Excerpt →
# Analogue signal (RF in) not there after upgrade



## Jimus (Dec 28, 2005)

Hello all,

Some help needed here if you have time.......

Just did an upgrade using a preconfigured drive, cache-card and all went very smoothly.

TiVo goes through set-up without any issues, reports the correct (increased) drive size and connects to the wireless network without any problems for its data.

Unfortunately since starting up, although the channel search works correctly and seems to come up with a list of multiples of the 4 terrestrial channels (no C5 here) for selection I cannot get 'Live TV' or a picture to appear when a channel is selected. Just get the blue screen and sad TiVo image.

Perhaps I am missing something really stupid in the setup here - could anyone help some checks to eliminate other possibilities before I start thinking my tuner card is knackered.

Source is selected as 'Aerial only'
I have been through Guided setup 3 times now
I have cycled the power twice.
The TV connected through the RF-out can get a clear signal of the 4 channels in question - I know there is a signal there!

We have no Freeview here and no satellite so RF is our only source of telly (I know!) otherwise I wouldn't be bothered!

Cheers in advance


Jimus


----------



## mikerr (Jun 2, 2005)

Check the correct RF channel numbers are selected in the "channels you receive" menu, just tick all the (aer) ones if you don't know the numbers, and then change channels to test.

the menu is tivo/setup/preferences/customise channels/channels you receive

Once when I was without cable for a while, I found tivo doesn't always lock on to the right rf channels during its guided setup scan, you have to help it. (We have poor signal here, that's why I have cable...)


----------



## Jimus (Dec 28, 2005)

Thanks,

I forgot to mention that I ticked 'All' on the 'channels you receive'.

Jimus


----------



## Jimus (Dec 28, 2005)

Just a thought...are there any external analogue RF tuners which work with TiVo - will it work with an old VHS video recorder as a tuner for example?

Just a thought as I could try this if the TiVo could control the channel changes.

Cheers

Jimus


----------



## johala_reewi (Oct 30, 2002)

Tasks →
**1)** Render this sentence from the TiVo upgrade thread in French: "I forgot to mention that I ticked 'All' on the 'channels you receive'."
**2)** Please carry on the thread about the TiVo's missing analogue signal, starting where it stops.

Dataset excerpts →

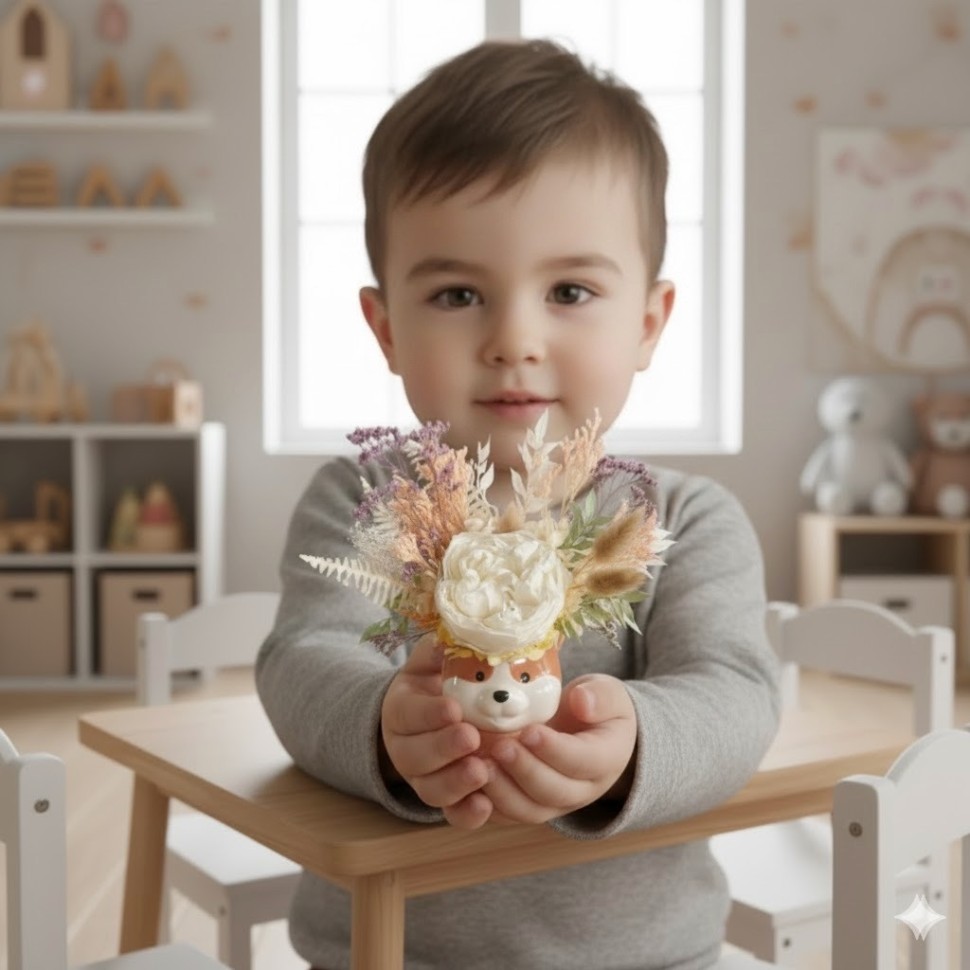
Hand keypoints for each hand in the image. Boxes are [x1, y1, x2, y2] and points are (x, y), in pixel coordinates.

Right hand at [380, 635, 494, 828]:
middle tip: (471, 738)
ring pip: (431, 790)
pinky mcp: (445, 800)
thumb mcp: (431, 663)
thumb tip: (452, 633)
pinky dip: (467, 814)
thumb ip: (438, 650)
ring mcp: (424, 779)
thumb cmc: (437, 685)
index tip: (453, 707)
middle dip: (443, 748)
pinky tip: (487, 806)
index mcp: (401, 710)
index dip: (429, 713)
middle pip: (416, 756)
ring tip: (481, 771)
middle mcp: (406, 750)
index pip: (409, 713)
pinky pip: (452, 815)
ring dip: (455, 784)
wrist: (430, 719)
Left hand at [482, 673, 636, 823]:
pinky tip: (467, 782)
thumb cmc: (598, 708)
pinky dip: (485, 805)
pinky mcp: (529, 806)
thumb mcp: (610, 695)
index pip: (582, 761)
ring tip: (480, 765)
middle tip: (499, 748)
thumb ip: (600, 697)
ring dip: (502, 792)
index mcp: (606, 760)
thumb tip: (581, 701)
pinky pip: (507, 815)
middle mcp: (582, 790)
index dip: (554, 750)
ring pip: (529, 811)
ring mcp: (554, 803)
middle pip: (553, 791)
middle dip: (524, 771)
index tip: (530, 732)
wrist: (592, 734)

Results of the exercise →
**1)** J'ai oublié de préciser que j'avais coché « All » dans « channels you receive ».

**2)**
If you used a preconfigured drive, maybe you need to go through the Tivo guided setup again to teach Tivo all about your particular location and setup?


----------



## Jimus (Dec 28, 2005)

Thanks for the advice, yes I have been through the guided setup process many times now and TiVo still cannot see its Analogue tuner.

My next step is to de-upgrade (?) and see if the TiVo works correctly with the old drive re-installed.

Jimus


----------



## Jimus (Dec 28, 2005)

TiVo tuner now functioning again and was apparently not broken.

In case you have a similar problem here is what I have done.

- Connected a VCR to the Aux input SCART and pressed 'play'
- Re-ran guided setup
- Selected 'Aerial and Freeview box'
- Selected any old settings for digibox to get through setup process
- When the TiVo autotunes I saw the terrestrial channels appear and made a note of the channel numbers
- During the digibox set-up the output from the vcr was visible in the background
- De-selected the Freeview channels in 'channels I recieve' and selected the RF channel numbers noted previously
- TiVo now works OK as an Aerial only unit

Note :

After this success I re-ran guided setup with 'Aerial only' selected and the tuner is once again not recognised and no channels visible on autotune so I went back and repeated the phoney freeview method.

Why does this work ? ..........I'll leave that to the experts, I have no idea.

As far as I know I followed the correct normal setup, I am guessing not many people use their TiVos with terrestrial analogue channels only (i.e. no cable / digibox).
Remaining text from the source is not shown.